Affirm the Story You Want

Affirm the Story You Want

My father has spent years connecting what is known about anger and the brain as well as how to apply this knowledge to concrete interventions. In his domestic violence groups for perpetrators he has them develop a clear and specific belief that they will use to create change in their lives.

Essentially he has been working with perpetrators of domestic violence to actively generate a new story that they will live in to for the duration of the group.   My father has integrated the information he has learned around brain change and knows that just like a new habit, if the perpetrator has reached a point in their life where the negative outcomes of their previous thought habits have led to enough consequences then these perpetrators will have the passionate motivation they need to make a change. He is well aware that all habit change requires a passionate commitment.   He is also very aware that habit change, from a physiological perspective, takes 13 weeks or 91 days, in which time if the new habit is used on a daily basis the brain will literally change how it’s wired to create new connections enabling the new behavior to now be the brains “go to “ or “default” thus allowing the old behavior, in this case habits of thought that lead to aggression, to dwindle and be replaced by the new pattern. And so for the duration of the group, each week, they review the brain change plan, review the level of commitment to it, and identify what is needed to recommit on a weekly basis.

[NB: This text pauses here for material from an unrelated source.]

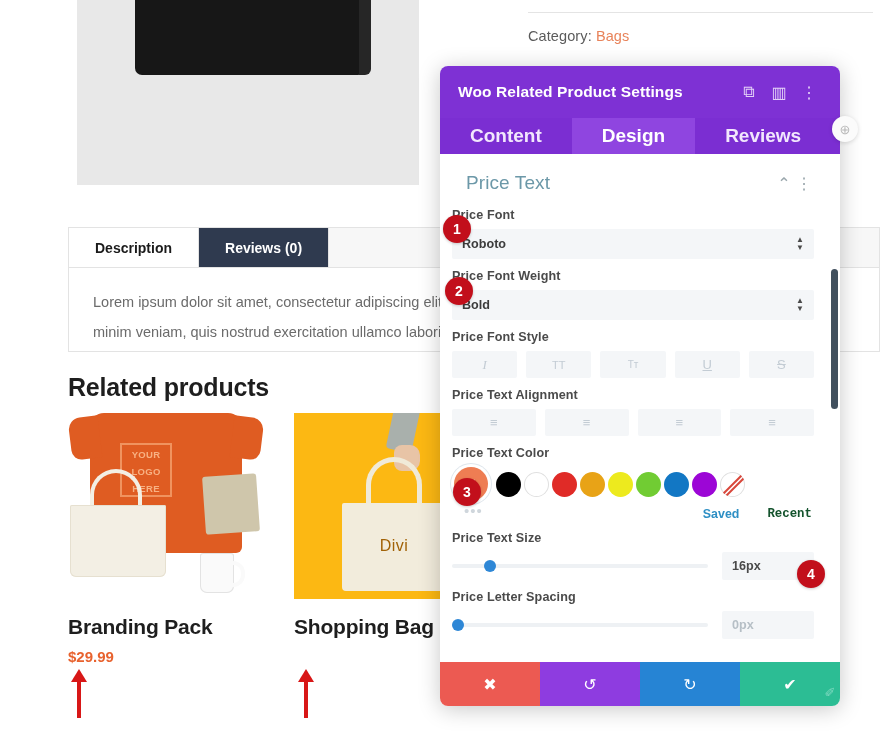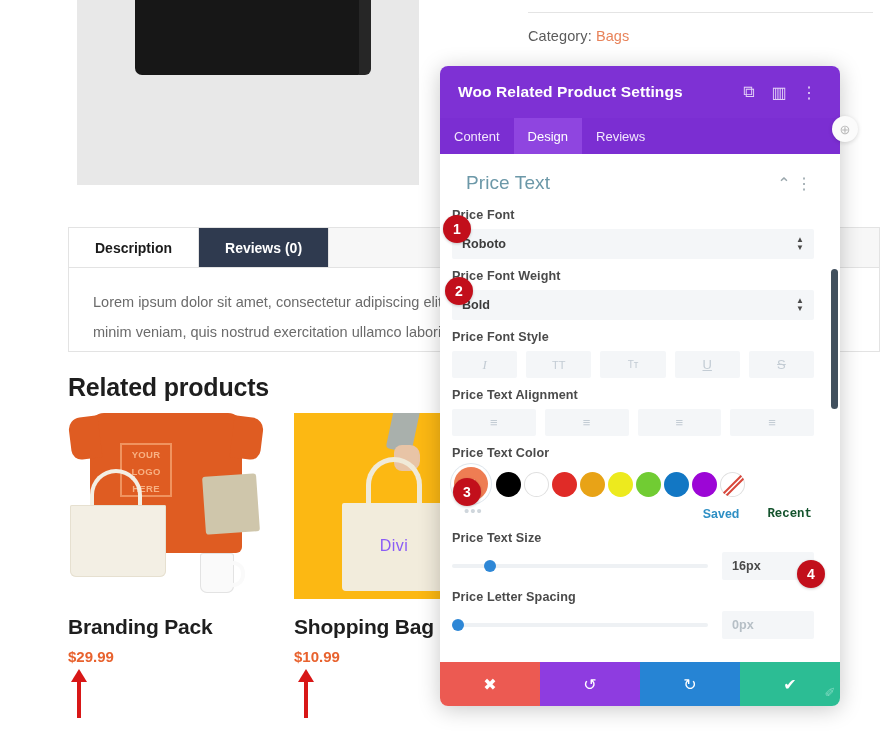"Content" .mtab { font-size: 13px -> 19px; font-weight: normal -> bold; padding: 0 14px -> 0 30px }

This is the “brain change” method he utilizes. There may be a few more bells and whistles, but underneath those, this is the foundation for the work.

As my father described it to me I realized that essentially he was creating what I would have called an affirmation.   A story that affirms a new belief enabling someone to let go of a limiting belief, and thus the limiting behaviors connected to that belief that they often have held for years and which have led them to their current life results. However I also got something more important out of it. That affirmations, like goals, require passionate commitment. Creating a new story doesn’t mean writing down a simple statement such as I allow myself to receive, I am joyously receiving money in my pockets every day, I forgive myself, or I am calmly and competently completing my work.

Creating an affirmation, creating a story that affirms, means that I am identifying a small number of core areas I want to enhance, I am writing these down and keeping them near me, and I am reviewing them and visualizing them as if they are already real in my life 3 times a day, and ideally each time I am about to engage in an interaction or experience where those beliefs would come to play.

For me, right now, “I am competently and compassionately adding value to everyone around me”, “I trust myself”, and “I allow myself to receive” are the stories I am choosing to affirm.   Each of these addresses areas of habitual thought – for what is a belief, except a thought we keep thinking over and over again – that UP UNTIL NOW, has limited my capacity to Be the Difference in my life and the lives of others.

If you were to create an affirmation that with passionate commitment would allow you to Be the Difference in your own life what is it and would you be willing to passionately commit to it today?